In her 60s, Victoria says that life has been laborious for girls artists, particularly throughout the pandemic. In the start of 2022, she started Advent, a sequence of works by ladies artists at Namasthe Art Cener, her 160-sq.ft area in Mattancherry. Her solely hassle on this employed area is the shortage of a rest room. Victoria hopes her well being will allow her to host ladies artists as continuously as potential. After Advent -3, Austria based mostly Malayali artist Deepa Chandran Ram is to exhibit her works. She additionally plans to have artwork camps for girls.

A sisterhood

So far, round 25 artists — starting from school college students to senior artists — have exhibited their works and the third version of Advent is ongoing. The steady reveals have rallied the ladies right into a sisterhood of assist, solace {and professional} vitality.

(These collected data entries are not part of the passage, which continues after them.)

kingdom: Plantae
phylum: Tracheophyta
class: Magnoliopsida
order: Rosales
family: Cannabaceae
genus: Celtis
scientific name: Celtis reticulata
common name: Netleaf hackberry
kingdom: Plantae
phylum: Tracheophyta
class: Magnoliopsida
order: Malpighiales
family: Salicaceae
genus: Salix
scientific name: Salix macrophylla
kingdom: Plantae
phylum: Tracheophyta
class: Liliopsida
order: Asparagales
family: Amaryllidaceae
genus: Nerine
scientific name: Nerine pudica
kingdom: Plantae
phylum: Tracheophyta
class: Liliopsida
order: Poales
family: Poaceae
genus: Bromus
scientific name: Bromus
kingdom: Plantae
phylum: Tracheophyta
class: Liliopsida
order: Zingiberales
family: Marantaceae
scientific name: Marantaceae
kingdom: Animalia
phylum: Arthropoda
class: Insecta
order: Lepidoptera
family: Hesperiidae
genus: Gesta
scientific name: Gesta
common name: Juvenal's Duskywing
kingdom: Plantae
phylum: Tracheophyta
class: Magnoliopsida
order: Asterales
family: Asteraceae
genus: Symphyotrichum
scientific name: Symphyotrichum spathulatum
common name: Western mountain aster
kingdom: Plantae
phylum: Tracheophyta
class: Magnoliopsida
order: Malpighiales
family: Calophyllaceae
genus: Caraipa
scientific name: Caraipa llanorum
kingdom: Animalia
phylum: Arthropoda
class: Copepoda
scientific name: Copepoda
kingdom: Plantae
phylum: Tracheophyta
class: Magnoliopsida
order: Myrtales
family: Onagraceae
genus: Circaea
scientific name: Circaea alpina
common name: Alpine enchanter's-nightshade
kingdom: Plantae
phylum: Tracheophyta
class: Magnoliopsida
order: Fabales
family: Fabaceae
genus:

“I am happy that my space has become a rallying place for women artists,” says Victoria. “They exhibit their works, meet, chat, find support and comfort and many launch themselves from here. It’s very satisfying.”

Radha Gomathy, who was at Victoria’s side during her fight, commends the latter’s bravery in the face of extreme adversity. “I remember talking to her about payment of electricity bills and of art at the same time,” smiles Victoria.

A group of young artists with Victoria AM , right

A gaggle of younger artists with Victoria AM , proper

Anu Zafran, who’s exhibiting 4 works, discovered Victoria by a ladies’s group on WhatsApp. “It was a brave move to give us the gallery, her time and effort. As women, we have to find support for ourselves and Victoria is an inspiration. She has kept afloat and going despite all her problems,” says Anu, adding that initially she felt diffident about expressing herself but such a group and gallery gives her confidence.

Sandhyambika, a self-taught artist and professional banker, says her work ‘Thottavadi’ or Touch me Not is a about her being labeled thus. The work which has squirrels and birds among the plants is about the strength of a woman. “The plant is strong and so are women,” says the artist.

Work by artist Anu Zafran

Work by artist Anu Zafran

Mural artist Lekha Vyloppilly, whose works draw from Indian custom, is happy to be a part of Advent. Though she doesn’t determine with “gender tags” in artwork, she feels that such initiatives go a good distance in supporting ladies.

Though the gross sales from the reveals haven’t resulted in substantial transactions (there have been 4 gross sales within the first version), Victoria has been drawing consumers to her small and cosy nook.

Jeevadhyanam, by Lekha Vyloppilly.  Rice paper on canvas/coffee wash and water color pencil

Jeevadhyanam, by Lekha Vyloppilly. Rice paper on canvas/espresso wash and water coloration pencil

Early craving

As a faculty lady in her Sree Moolagramam, she was seen for her “special drawings” however artwork was not a discipline to be chosen as a profession, and definitely not for women. She went on to review Sanskrit and philosophy. When Victoria got here to Kochi as a bride, 40 years in the past, she needed to put aside her ardour for artwork to be a homemaker. Though she did not contact a paintbrush for 10 years, her husband (photographer Boney Keyar) and her father-in-law, artist -photographer, KR Antony, inspired her to be taught. She recollects telling her husband that it was paints she craved for, not a sari.

In the early Nineties she participated in a gaggle present. Her entry, ‘The elephant bathtub’, was an unframed work “on a piece of paper stuck on the wall” at Maulana Azad Library in Kochi. This was adopted by one other group present at Maharaja’s College. Later Victoria labored as an artwork instructor and taken care of Captain Ludwig’s Cochin Art Gallery at Princess Street in Fort Kochi, the place her expertise was acknowledged. She additionally labored with the Cochin Corporation for 5 years on their ladies and youngsters scheme. Awareness packages at grassroot degree. She additionally started writing poetry and co-authored an anthology with German artist Lieselotte Stieger.

Women have been the topic of Victoria’s works, and this continues in her position as gallerist. “I have women’s interests in mind. I like the subject: women and children,” says Victoria gazing on the vibrant pink bougainvillea flowers exterior her gallery.